What the task requires -
The required answer is the run of lines from the one holding "to open their new gym with" to the end of the data below, copied exactly and free of pictures.

──────── Supplied records ────────

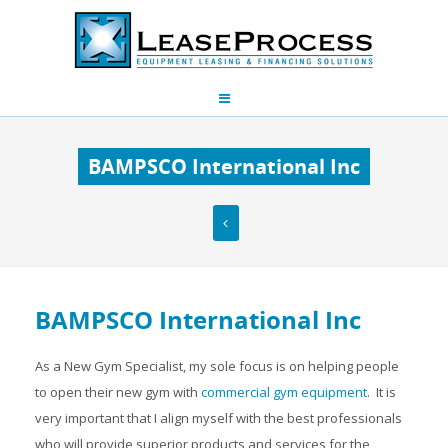
BAMPSCO International Inc
BAMPSCO International Inc
As a New Gym Specialist, my sole focus is on helping people
to open their new gym with
commercial gym equipment
. It is
very important that I align myself with the best professionals
who will provide superior products and services for the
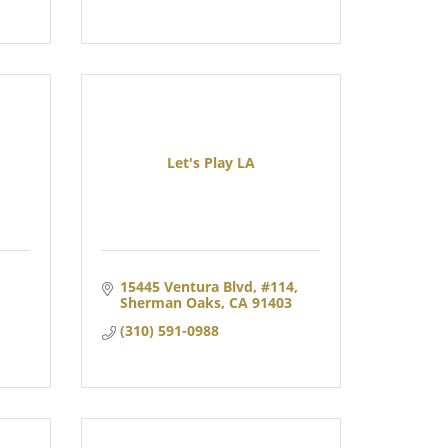
Let's Play LA
15445 Ventura Blvd
#114
Sherman Oaks
CA
91403
(310) 591-0988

────────

Response box -
to open their new gym with
commercial gym equipment
. It is
very important that I align myself with the best professionals
who will provide superior products and services for the
Let's Play LA
15445 Ventura Blvd
#114
Sherman Oaks
CA
91403
(310) 591-0988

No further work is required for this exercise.